Would-be bomber was ‘extraordinary’ witness
A would-be suicide bomber was sentenced Friday to 10 years in prison after federal officials hailed his “extraordinary” work as a witness against Al Qaeda.
Zarein Ahmedzay, 33, has already served most of the time imposed and is likely to walk free within months barely nine years after his arrest.
“I am ashamed to say that I associated myself with people who use Islam to justify terror against innocent people,” the Queens resident said in open court. “I was young, naive and stupid enough to justify it.”
His 2010 move to switch sides and become a cooperating federal witness “was the best decision I ever made,” said Ahmedzay, who was joined in the Brooklyn courtroom by two FBI agents there to offer support.

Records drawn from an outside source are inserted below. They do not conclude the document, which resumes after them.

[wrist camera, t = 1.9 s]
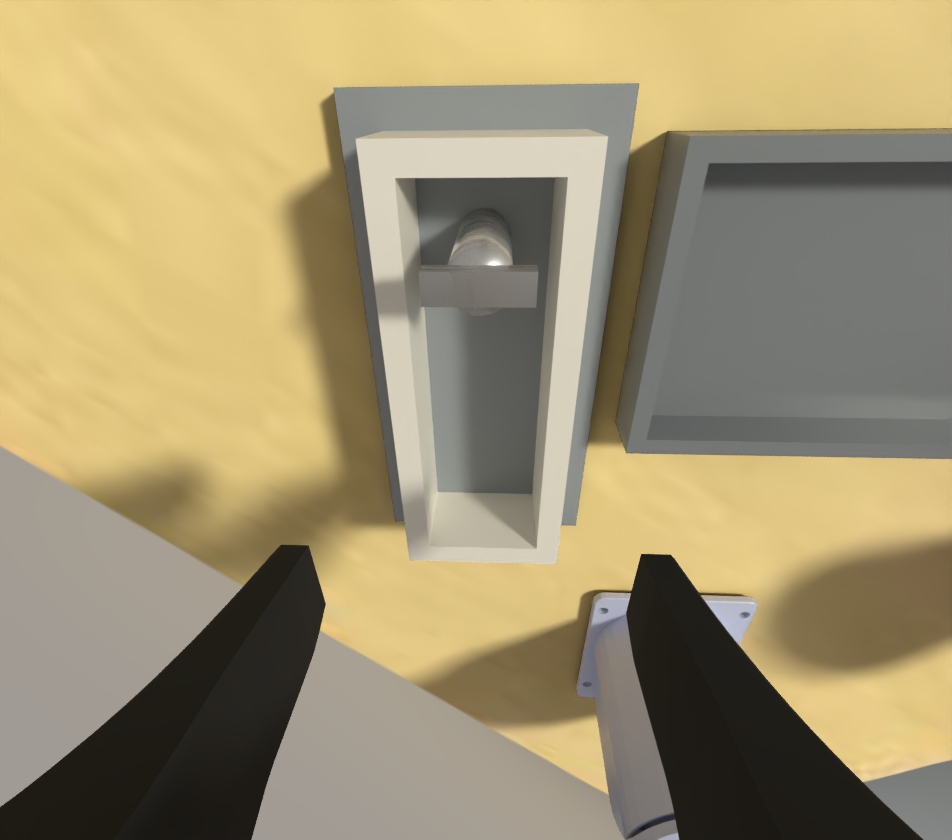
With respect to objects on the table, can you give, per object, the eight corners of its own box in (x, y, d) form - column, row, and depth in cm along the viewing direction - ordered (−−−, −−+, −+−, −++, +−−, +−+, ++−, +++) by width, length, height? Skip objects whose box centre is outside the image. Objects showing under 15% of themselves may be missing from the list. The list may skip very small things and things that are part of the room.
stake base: (573, 515, 22) (593, 626, 17) (397, 511, 22) (370, 619, 18) (634, 84, 13) (705, 76, 8) (339, 88, 13) (255, 82, 9)
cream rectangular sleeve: (547, 533, 22) (553, 589, 19) (422, 529, 22) (412, 585, 19) (588, 128, 13) (608, 136, 11) (382, 131, 13) (355, 138, 11)
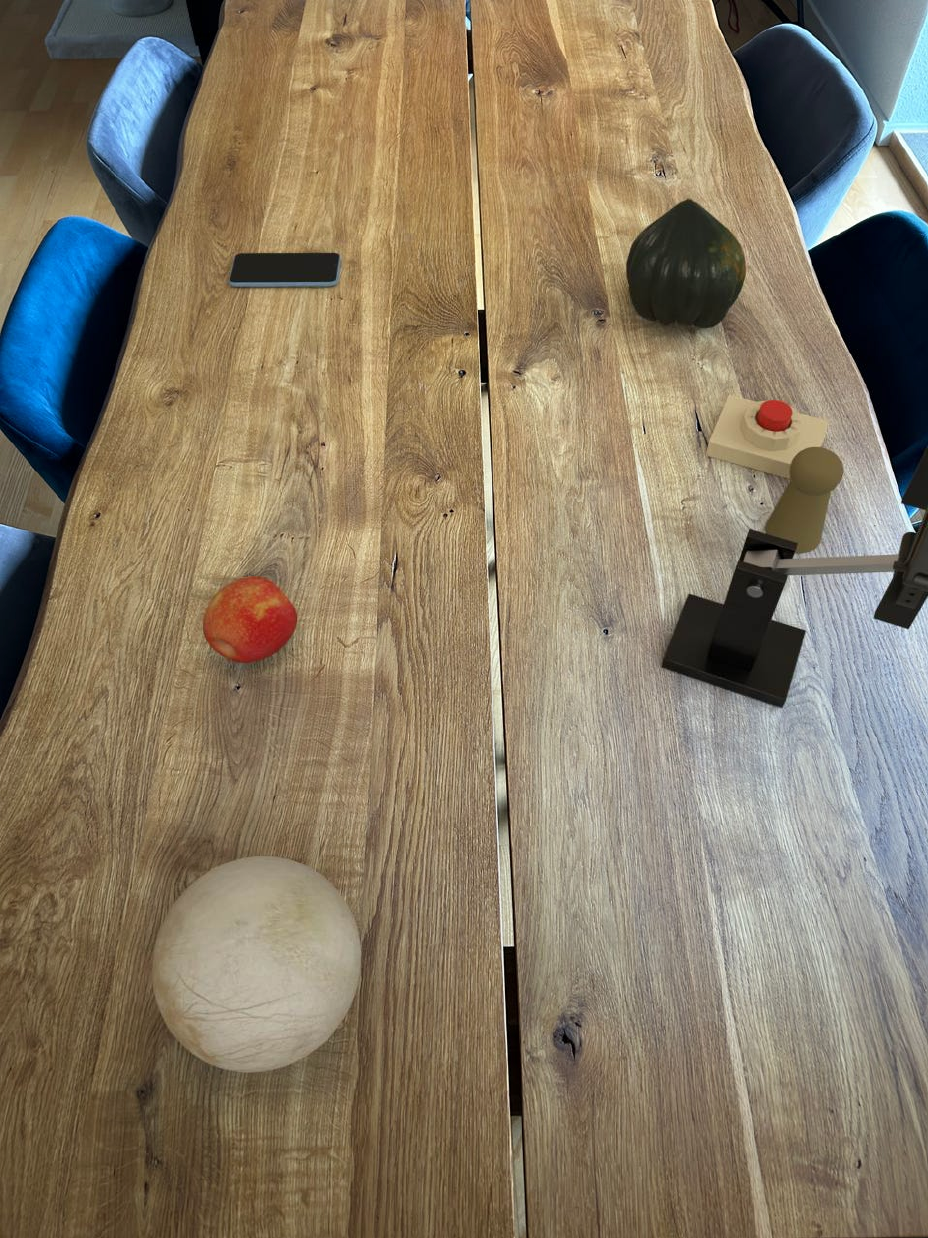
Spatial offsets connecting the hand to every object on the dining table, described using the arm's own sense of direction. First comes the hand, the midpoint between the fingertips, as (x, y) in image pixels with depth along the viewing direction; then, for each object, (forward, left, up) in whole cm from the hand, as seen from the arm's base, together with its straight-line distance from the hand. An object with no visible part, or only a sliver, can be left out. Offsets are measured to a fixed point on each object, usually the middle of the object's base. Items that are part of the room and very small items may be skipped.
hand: (905, 560), depth 83 cm
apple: (+54, +18, -19) cm, 60 cm away
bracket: (+10, 0, -19) cm, 22 cm away
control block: (+14, -31, -19) cm, 39 cm away
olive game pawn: (+8, -19, -19) cm, 28 cm away
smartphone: (+83, -39, -19) cm, 94 cm away
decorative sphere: (+35, +47, -19) cm, 62 cm away
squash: (+31, -52, -19) cm, 64 cm away
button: (+14, -31, -15) cm, 37 cm away
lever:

Assistant U.S. Attorney Douglas Pravda laid out a litany of Ahmedzay’s efforts in the aftermath of his 2009 arrest for plotting a suicide bombing in the subway. “He’s provided critical intelligence about Al Qaeda, both about its internal workings and its external operations,” he said. “He has completely disavowed the person he used to be.”
A 20-page filing by the Brooklyn Federal Attorney Richard Donoghue detailed how Ahmedzay met with investigators on more than 100 occasions, viewed hundreds of photos and testified at three terrorism trials.
Ahmedzay became a cooperating witness six months after he was arrested for volunteering as a suicide bombers targeting the country’s largest subway system.